The UEMOA-French deal reveals efficient statesmanship by Ouattara, as the CFA Franc reform keeps France content with its standing in West Africa, satisfies the demands of the general public to end Françafrique, efficiently accelerates West African regional integration, and places Ivory Coast as an important geopolitical leader of the region. As such, Ouattara has sought to place Ivory Coast in a strong geopolitical and economic position on a national and regional level, with the important backing of France, giving his potential successor a strong starting point for a new presidency. 

Why should you care?

Answer: A new start for West Africa?

On the surface, the end of the CFA Franc is an important step in the emancipation of West African Francophone nations from France. Ouattara’s objectives of economic regional integration are very tangible with the implementation of the Eco in the near future, and the success of UEMOA inspires much hope for the economic development of its member states. The success of West African nations in regional integration could spark an intensification of such initiatives around the continent. 

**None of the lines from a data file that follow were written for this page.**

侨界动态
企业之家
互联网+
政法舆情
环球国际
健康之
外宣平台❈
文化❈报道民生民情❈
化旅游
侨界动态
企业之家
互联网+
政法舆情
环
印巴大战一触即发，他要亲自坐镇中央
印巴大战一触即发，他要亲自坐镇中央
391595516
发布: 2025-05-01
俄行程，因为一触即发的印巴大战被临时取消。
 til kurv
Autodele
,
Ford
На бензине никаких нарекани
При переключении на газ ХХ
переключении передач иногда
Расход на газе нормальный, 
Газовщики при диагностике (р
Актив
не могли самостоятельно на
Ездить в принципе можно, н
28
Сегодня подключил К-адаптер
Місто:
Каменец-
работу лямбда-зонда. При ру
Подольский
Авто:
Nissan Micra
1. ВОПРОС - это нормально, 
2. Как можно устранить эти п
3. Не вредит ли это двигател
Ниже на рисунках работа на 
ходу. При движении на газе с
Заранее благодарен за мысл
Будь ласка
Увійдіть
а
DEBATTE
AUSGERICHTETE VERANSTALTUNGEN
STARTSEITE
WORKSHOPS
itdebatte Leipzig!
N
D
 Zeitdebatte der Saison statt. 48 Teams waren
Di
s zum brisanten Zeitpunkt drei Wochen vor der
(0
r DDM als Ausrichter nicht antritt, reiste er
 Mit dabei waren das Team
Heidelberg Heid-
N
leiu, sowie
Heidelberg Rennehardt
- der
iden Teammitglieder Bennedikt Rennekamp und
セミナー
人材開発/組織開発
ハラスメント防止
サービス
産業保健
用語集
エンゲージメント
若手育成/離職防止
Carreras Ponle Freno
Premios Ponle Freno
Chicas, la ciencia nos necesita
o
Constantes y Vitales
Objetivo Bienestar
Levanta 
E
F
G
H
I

Ouattara’s deal with France on the Eco guarantees continuing stability for the currency and reassures foreign investors while satisfying the discontent of his population towards Françafrique. This points to excellent statesmanship, as with this deal the Ivorian president “killed two birds with one stone”. Ouattara’s decision not to run for a third term and let younger generations step up to leadership positions also shows integrity and patriotism, which will hopefully stabilize the political situation in Ivory Coast and inspire neighbouring countries. 

However, the economic aspect of the deal seems to be the only tip of the iceberg. The end of the CFA Franc continues France’s policy to “normalize” its relations with Francophone West African countries, steadily doing away with the unpopular vestiges of Françafrique. Indeed, France has recognized that long term preferential cooperation with West African nations goes through treating them as equals, and thus, has publicly positioned itself to be a sort of ‘backup’ when officially called upon (economically, militarily or politically). 

Nevertheless, the most intriguing consequence of the CFA Franc reform is France’s apparent attempt to reshape the balance of power in West Africa through Ouattara. By consolidating regional integration under Francophone UEMOA, led by major French ally Ivory Coast, France has strengthened its power base in the region, while potentially trapping Anglophone nations, notably the main regional power Nigeria.

Indeed, Anglophone and Lusophone countries are faced with two choices: participate in regional integration and enter the Francophone sphere, or remain independent but risk losing political standing towards the other West African countries (and maybe in the long-run, economic standing too). Nigeria is highly unlikely to adopt the Eco and join the Monetary Union. While Ivory Coast has now taken the leading role in West African regional integration, we can only wonder whether France has once again succeeded in steering West African politics in its favour.